[Exercise requirements]
Which lines in the material below contain the string "оплаты"? Gather each such line in full, treating uppercase and lowercase as different.

:: Study material ::

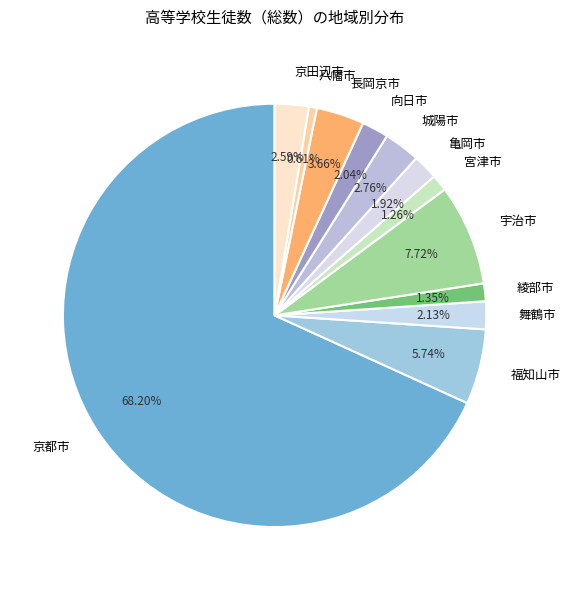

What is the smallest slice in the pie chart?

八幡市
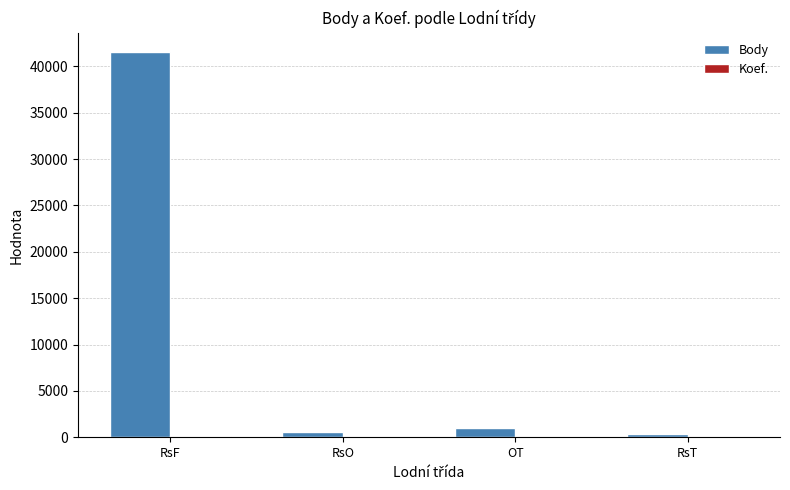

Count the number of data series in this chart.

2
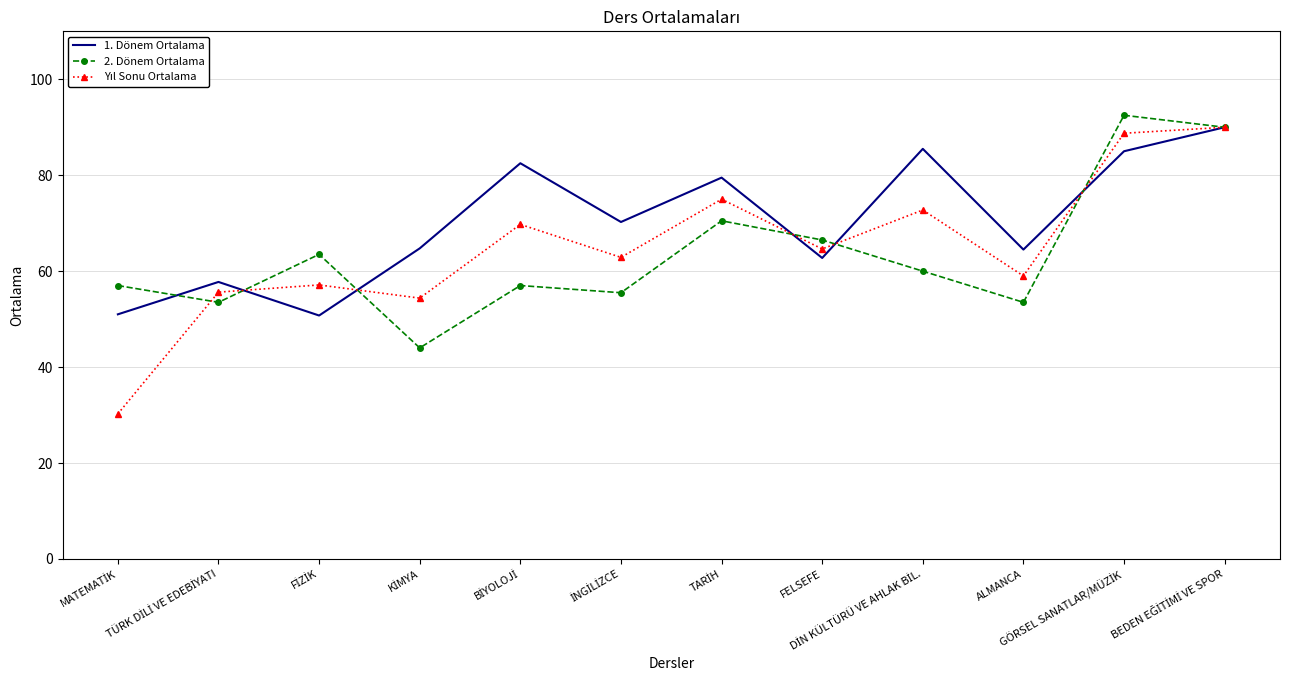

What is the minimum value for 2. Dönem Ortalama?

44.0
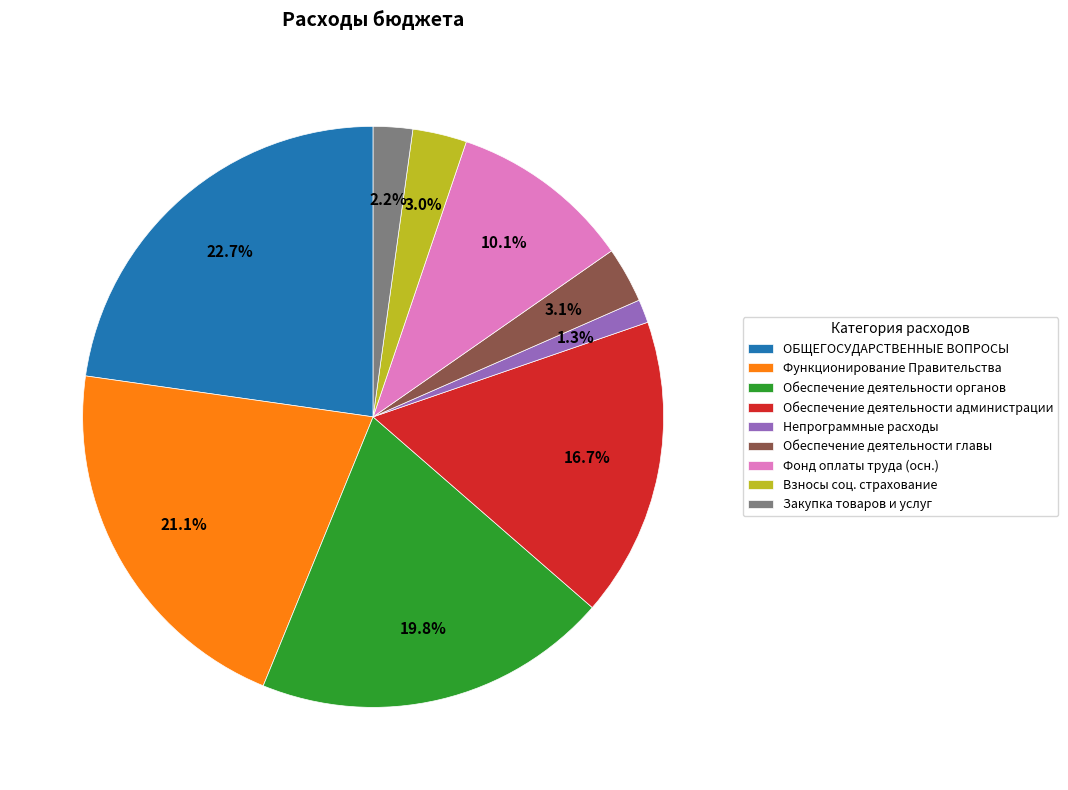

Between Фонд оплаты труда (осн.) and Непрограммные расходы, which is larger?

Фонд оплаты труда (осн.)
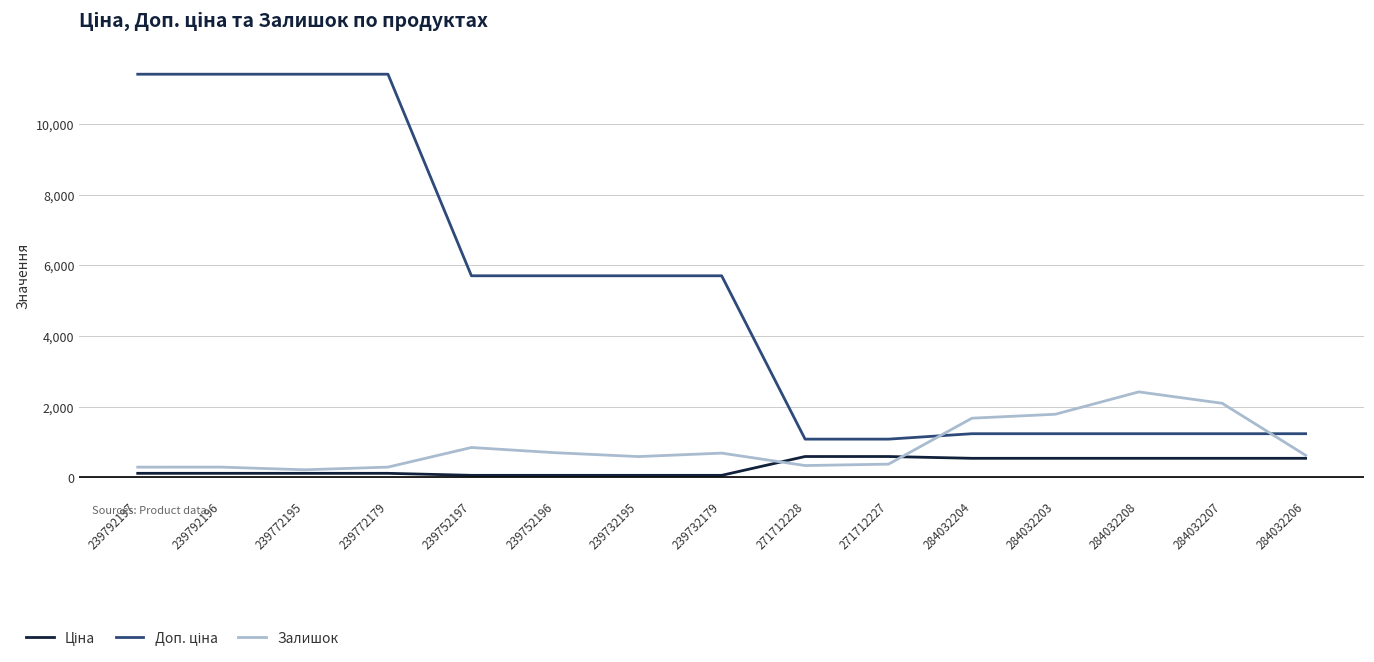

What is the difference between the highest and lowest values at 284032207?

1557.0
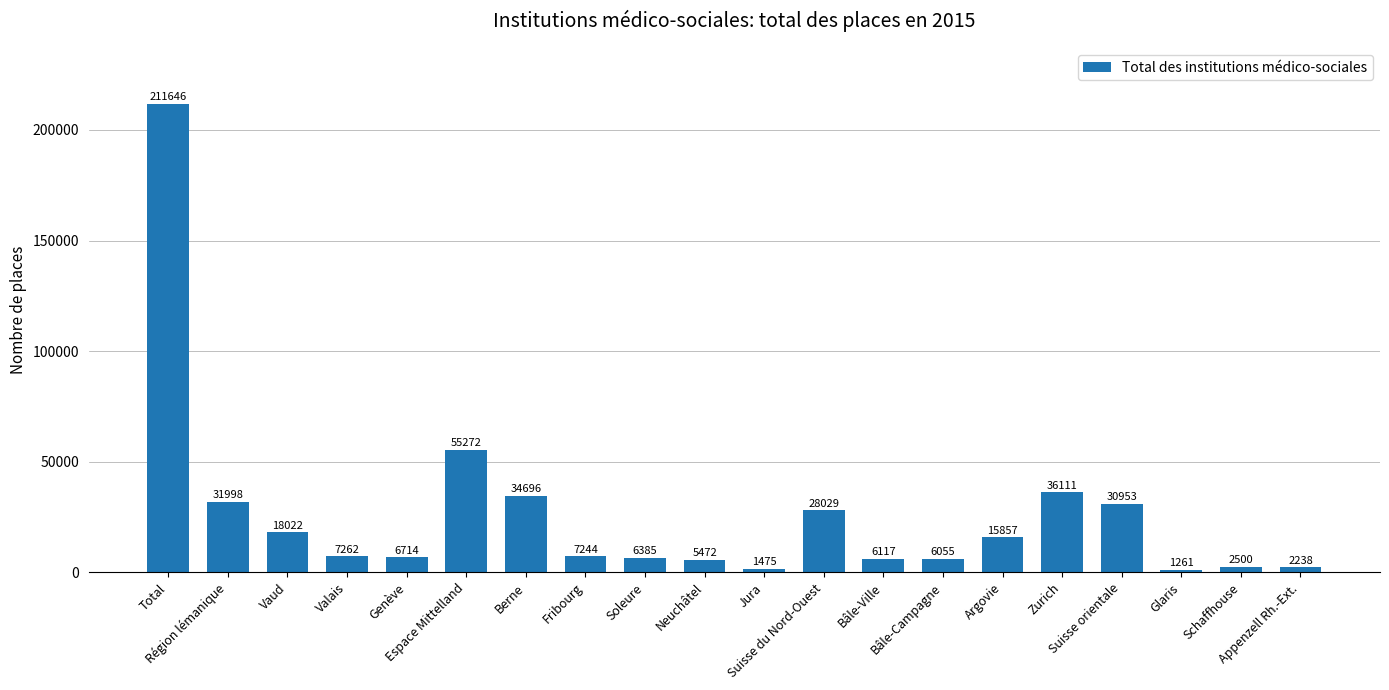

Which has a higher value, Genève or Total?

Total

:::

[Reply]
Between Фонд оплаты труда (осн.) and Непрограммные расходы, which is larger?
Фонд оплаты труда (осн.)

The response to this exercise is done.